There are a number of batch correction analyses which attempt to remove batch effects from RNA-seq data, for example ComBat[248] and Surrogate Variable Analysis (SVA)[249] Batch correction can be very useful for understanding baseline gene expression, but can lead to inflated p-values for downstream analysis (notably for differential gene expression, using ComBat[248]), where a more sensible approach is to include batch as a confounder for statistical tests.

ComBat:

ComBat[248] is a popular batch effect removal procedure, which was first developed for use with microarray data, but continues to be a popular choice for RNA-seq data. Generally, it is a well-trusted method for both of these types of gene expression data[250], although there is some evidence that it may “over-correct” batches for some RNA-seq data[251].

ComBat is an Empirical Bayes method, meaning that the prior distribution is estimated from the data. It is designed to “borrow/share information” between genes in order to get a better estimate of batch effects, and assumes that batch effects affect many genes in similar ways.
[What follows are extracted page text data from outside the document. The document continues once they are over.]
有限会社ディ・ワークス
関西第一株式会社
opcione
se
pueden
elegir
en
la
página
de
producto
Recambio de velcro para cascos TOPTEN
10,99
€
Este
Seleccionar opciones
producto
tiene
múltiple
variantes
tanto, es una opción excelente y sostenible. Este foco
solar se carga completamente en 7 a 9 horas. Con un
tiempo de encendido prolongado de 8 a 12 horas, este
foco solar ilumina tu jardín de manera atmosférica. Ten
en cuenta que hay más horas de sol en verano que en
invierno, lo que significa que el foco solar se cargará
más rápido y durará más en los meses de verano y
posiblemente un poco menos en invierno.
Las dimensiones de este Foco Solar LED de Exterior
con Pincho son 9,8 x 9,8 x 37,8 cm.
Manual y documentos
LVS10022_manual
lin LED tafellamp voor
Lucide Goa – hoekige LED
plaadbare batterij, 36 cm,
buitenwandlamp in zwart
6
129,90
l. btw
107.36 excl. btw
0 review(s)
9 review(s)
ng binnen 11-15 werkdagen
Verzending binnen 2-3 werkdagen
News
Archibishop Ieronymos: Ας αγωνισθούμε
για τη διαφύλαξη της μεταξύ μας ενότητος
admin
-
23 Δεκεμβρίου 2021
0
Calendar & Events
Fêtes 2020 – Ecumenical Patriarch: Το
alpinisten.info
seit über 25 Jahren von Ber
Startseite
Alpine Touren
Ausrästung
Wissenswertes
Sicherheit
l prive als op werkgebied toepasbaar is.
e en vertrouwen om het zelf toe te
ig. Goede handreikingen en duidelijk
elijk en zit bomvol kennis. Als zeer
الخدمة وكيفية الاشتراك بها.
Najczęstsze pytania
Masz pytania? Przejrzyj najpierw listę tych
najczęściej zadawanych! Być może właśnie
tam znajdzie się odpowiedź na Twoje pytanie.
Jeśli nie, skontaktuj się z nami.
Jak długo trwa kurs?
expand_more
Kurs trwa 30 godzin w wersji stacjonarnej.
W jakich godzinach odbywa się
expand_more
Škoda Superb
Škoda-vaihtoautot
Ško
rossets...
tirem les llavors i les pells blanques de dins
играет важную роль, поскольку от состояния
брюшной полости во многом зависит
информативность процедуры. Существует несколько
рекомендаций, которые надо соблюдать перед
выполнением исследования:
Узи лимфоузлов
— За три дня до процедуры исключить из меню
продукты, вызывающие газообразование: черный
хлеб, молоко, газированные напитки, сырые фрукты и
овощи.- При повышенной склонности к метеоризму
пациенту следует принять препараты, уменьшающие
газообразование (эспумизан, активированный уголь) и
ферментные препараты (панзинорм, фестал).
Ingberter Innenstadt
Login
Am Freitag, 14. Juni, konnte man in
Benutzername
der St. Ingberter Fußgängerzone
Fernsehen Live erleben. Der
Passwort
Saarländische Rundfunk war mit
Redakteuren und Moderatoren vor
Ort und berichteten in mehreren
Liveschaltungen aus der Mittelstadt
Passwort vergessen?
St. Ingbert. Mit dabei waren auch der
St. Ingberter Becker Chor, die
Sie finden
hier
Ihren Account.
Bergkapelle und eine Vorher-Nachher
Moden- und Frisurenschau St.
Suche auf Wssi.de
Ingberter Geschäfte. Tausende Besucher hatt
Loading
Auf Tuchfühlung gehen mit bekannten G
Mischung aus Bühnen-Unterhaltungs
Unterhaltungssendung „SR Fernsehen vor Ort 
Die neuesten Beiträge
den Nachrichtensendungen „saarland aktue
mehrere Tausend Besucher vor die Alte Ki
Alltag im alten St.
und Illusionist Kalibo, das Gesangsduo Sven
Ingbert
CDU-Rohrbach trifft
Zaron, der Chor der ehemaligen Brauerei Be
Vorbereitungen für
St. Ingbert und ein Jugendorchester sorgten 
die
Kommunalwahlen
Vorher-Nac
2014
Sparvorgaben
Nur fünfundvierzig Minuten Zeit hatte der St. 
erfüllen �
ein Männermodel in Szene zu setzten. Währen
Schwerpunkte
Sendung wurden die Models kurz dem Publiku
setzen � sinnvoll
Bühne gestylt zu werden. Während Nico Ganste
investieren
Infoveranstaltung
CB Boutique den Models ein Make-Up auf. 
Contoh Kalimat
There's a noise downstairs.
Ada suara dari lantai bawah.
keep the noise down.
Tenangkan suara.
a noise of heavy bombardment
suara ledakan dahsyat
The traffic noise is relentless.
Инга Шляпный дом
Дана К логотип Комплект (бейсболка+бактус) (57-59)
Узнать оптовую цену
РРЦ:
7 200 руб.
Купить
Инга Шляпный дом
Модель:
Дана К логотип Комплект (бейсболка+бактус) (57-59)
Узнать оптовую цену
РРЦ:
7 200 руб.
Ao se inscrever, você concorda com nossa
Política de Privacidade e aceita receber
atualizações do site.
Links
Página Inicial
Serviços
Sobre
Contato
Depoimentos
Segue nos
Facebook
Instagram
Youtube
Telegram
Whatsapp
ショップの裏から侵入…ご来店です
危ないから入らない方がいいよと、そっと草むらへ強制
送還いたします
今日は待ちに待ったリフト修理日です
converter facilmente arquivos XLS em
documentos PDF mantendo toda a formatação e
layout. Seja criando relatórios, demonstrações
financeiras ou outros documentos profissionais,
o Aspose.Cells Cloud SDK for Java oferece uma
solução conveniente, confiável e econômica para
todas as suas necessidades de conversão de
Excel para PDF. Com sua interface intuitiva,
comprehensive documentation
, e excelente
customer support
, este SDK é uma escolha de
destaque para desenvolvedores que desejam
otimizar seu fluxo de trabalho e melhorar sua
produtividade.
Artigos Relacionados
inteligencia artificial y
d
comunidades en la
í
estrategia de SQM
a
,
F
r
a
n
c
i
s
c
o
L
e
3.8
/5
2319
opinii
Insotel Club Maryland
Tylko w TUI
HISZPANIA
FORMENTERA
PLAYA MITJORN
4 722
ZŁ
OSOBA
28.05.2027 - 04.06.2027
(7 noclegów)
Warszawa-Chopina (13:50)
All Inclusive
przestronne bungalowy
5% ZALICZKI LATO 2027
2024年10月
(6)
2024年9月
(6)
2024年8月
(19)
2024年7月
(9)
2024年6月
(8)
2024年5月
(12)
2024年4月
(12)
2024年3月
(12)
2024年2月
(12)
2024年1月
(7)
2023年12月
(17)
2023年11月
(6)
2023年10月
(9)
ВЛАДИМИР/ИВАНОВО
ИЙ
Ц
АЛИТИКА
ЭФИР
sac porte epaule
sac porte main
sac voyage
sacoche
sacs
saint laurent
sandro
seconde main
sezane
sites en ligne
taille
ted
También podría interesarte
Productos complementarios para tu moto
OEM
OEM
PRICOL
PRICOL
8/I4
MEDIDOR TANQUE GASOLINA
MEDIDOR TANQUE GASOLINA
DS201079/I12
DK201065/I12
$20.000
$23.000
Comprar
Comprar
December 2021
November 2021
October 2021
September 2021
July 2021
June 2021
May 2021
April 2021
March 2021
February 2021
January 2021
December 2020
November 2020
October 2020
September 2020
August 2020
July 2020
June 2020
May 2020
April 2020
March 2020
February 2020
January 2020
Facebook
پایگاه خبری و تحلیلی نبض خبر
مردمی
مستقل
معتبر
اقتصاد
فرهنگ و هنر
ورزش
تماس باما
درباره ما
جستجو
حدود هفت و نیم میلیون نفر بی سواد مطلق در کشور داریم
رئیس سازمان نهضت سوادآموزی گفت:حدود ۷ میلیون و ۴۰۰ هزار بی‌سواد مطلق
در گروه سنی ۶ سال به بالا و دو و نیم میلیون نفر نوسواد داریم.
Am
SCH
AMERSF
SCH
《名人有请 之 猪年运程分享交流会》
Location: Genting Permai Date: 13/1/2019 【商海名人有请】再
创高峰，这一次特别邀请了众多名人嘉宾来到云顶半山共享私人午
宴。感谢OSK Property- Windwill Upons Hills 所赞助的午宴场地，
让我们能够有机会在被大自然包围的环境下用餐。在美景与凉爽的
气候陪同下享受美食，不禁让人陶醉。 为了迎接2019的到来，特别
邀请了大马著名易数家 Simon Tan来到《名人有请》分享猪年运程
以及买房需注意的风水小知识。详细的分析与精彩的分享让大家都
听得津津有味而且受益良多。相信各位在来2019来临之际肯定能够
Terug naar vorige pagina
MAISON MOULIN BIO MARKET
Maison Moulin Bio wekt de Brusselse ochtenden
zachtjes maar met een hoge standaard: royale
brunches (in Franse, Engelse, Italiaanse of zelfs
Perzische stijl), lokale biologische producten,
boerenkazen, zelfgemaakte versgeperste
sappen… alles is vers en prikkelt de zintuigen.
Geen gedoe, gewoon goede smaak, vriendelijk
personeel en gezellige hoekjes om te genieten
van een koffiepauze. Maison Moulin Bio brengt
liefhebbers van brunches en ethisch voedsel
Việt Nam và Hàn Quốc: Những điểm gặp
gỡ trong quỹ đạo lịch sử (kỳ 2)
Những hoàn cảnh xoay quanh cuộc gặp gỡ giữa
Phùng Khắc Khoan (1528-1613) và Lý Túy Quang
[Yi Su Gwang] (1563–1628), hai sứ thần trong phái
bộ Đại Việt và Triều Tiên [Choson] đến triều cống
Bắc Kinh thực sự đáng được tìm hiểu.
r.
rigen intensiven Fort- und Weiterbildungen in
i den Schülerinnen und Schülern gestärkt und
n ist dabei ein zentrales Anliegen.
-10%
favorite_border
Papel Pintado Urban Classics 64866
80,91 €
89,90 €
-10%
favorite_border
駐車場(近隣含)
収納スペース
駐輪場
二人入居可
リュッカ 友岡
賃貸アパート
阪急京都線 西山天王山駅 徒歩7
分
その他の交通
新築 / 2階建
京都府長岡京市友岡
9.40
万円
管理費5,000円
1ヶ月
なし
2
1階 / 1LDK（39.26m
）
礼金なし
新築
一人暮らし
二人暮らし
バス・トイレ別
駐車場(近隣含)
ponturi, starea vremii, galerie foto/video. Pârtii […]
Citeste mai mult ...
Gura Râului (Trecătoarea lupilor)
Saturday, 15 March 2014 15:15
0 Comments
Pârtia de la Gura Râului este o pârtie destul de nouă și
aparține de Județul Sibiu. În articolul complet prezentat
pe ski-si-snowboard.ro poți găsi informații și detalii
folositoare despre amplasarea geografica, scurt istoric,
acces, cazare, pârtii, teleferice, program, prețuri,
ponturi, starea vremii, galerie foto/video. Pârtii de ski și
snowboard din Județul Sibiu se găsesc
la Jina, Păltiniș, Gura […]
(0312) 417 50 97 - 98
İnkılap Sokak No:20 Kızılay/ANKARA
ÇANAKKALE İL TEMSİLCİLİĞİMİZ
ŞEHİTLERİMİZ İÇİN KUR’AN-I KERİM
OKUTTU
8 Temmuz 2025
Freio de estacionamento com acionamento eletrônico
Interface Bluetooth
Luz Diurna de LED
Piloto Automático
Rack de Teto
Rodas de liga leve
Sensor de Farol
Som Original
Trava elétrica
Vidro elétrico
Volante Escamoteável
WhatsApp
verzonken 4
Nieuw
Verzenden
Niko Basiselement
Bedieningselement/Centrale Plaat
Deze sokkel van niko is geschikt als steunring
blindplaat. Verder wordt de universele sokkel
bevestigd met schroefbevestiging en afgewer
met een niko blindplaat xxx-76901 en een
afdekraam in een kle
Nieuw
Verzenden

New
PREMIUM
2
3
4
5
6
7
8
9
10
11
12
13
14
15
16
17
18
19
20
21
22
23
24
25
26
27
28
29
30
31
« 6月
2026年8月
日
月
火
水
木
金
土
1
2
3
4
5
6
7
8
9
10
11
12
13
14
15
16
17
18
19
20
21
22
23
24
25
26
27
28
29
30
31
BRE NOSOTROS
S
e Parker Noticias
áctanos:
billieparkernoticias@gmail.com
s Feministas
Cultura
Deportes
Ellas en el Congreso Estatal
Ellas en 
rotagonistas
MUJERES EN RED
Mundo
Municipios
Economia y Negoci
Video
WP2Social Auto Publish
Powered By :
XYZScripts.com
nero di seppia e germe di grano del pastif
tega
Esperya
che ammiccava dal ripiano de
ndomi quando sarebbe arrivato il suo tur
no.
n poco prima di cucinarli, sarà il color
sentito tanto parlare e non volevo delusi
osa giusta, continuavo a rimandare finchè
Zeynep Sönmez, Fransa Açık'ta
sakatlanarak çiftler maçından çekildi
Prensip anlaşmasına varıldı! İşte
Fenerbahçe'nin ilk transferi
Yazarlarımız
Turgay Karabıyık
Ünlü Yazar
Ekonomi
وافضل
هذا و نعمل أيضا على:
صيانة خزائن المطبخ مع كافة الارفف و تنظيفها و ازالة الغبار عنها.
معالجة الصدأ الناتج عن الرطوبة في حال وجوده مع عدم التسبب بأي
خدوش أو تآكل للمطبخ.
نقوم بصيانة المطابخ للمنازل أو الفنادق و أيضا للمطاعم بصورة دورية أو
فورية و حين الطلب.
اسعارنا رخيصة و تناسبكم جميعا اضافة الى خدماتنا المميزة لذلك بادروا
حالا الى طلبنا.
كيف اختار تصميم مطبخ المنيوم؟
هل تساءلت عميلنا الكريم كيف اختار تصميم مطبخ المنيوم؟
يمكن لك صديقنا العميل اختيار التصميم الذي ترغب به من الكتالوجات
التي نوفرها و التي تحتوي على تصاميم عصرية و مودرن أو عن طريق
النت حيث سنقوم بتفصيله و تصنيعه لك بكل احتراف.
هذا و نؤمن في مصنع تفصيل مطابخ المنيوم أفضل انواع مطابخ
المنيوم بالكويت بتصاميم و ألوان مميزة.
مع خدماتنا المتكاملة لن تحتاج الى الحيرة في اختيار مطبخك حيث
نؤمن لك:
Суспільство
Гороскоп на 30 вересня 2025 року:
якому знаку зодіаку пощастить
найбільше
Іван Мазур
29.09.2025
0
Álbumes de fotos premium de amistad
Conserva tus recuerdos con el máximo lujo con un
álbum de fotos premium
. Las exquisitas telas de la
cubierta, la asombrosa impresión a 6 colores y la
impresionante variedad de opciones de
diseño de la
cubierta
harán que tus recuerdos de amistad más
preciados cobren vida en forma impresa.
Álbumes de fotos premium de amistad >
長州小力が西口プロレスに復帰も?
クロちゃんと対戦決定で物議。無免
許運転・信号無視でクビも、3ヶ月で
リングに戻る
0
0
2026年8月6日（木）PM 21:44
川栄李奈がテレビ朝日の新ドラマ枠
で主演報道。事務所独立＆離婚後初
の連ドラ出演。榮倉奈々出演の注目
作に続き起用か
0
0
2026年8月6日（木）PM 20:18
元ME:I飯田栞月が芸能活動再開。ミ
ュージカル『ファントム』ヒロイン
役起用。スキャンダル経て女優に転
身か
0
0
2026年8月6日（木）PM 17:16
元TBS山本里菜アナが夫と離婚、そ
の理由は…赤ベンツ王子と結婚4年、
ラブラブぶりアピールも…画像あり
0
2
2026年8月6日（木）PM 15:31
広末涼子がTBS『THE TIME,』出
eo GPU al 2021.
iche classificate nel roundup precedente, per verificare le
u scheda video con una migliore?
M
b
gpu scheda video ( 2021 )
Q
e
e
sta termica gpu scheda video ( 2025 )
PCA to visualise batch effect removal:

Principal Components Analysis (PCA) is often used to visually inspect experimental results for batch effects; when biologically alike samples cluster together rather than those from like-batches, batch effects are often ignored. Cell type is one of the better understood influences on gene expression. We know that the same DNA is in every cell, and yet the morphology and function of each cell is determined by its cell type, due to its gene expression. We can expect largely similar patterns of gene expression in similar cell types, which means that when we know cell type of samples, this information can be used to aid in visually checking the results of batch correction using PCA.